Maybe more surprising, there is a group of people who feel like they need to be on a psych unit. They often don’t admit it, but they like being on the unit. These are often people who have become their illnesses. They see themselves as permanently incapable of caring for themselves. They are profoundly lonely and no longer believe they have any control over their own life. And unfortunately, being on the psych unit, with all the care and attention they receive, their situation worsens and makes them believe that they actually needed the hospitalization. One of these poor souls would grin and high-five me when she arrived in the psychiatric portion of the emergency department after a feeble suicide attempt.

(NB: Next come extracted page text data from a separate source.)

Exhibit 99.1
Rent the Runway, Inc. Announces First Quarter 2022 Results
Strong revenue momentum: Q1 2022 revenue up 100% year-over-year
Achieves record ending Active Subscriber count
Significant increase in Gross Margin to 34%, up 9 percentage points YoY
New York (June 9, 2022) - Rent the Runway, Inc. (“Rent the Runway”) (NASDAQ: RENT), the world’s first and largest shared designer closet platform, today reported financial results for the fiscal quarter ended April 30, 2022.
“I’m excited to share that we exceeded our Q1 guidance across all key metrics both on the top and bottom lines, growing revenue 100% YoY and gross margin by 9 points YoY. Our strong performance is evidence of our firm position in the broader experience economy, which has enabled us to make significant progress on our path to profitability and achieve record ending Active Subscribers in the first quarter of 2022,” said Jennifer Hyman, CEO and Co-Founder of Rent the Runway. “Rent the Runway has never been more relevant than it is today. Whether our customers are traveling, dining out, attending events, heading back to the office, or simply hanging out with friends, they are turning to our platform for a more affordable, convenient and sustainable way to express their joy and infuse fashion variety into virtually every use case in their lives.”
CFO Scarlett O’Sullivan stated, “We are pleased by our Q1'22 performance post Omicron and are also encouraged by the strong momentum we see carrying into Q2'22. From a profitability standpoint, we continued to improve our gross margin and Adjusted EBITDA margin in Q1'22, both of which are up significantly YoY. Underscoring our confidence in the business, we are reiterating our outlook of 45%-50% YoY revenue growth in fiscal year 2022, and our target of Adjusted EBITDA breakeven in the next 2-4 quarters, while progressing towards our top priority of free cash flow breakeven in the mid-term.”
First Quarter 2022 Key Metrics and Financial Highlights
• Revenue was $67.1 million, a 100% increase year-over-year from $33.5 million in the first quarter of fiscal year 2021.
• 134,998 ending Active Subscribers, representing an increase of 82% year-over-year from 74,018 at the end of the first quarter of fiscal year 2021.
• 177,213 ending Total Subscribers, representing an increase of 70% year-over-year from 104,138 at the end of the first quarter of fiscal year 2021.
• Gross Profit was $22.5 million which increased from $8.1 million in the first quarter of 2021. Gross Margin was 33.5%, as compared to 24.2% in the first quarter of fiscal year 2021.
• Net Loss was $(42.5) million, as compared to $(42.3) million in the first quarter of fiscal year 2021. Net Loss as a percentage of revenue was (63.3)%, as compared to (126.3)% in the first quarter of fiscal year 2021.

It is essential to remember (and I need to remind myself from time to time), and this is not all there is to psychiatry. The other side of the coin exists as well - those people who desperately need mental health care but refuse it. Bipolar and schizophrenia often lead to this problem because the person suffering doesn’t realize that they are mentally ill or would benefit from help. Time and again, seriously ill people, often hearing voices or thinking the FBI was after them, would be brought into the emergency department by police or by their family. But many times, because they didn’t have thoughts of hurting themselves or others and didn’t want to stay in the hospital, I had to send them home. This was in spite of parents pleading with me to keep them in the hospital. I sided with the parents, knowing these people desparately needed hospitalization and medication, but my hands were tied. These people couldn’t be held against their will because so-called mental health advocates had helped bring forth policy for them to have “the freedom to choose.” But free will in their case, with their minds poisoned by delusions and hallucinations, was an illusion.
But this can also occur in severe depression. When someone truly wants to kill themselves and has come to this decision after deliberation, they see no need for mental health care. They just go and complete the act. This highly depressed group, probably at the highest risk of dying by suicide, refuses help even though they need it.
What do I/we do with all this? I’m not sure, but knowing about it is a start. Part of the problem would be solved by changing commitment laws to allow more mentally ill people to be held and treated against their will.
I do think this conundrum can give us some insight into why those who work in the mental health field become burned out. People enter the field because they want to make a difference, to help people. But when they run into this quirk not just once but over and over, they begin to question how much good they are actually doing. Are they doing good at all? Or, God forbid, are they making things worse?
While this is a real and persistent problem, not everyone with mental health struggles falls into these two camps. That would be a deadly overgeneralization. There are those who make the suggested behavioral changes. And there are those, with bipolar or even schizophrenia, who realize they need medical help and are able to lead a relatively stable life. Maybe this makes it all worth it.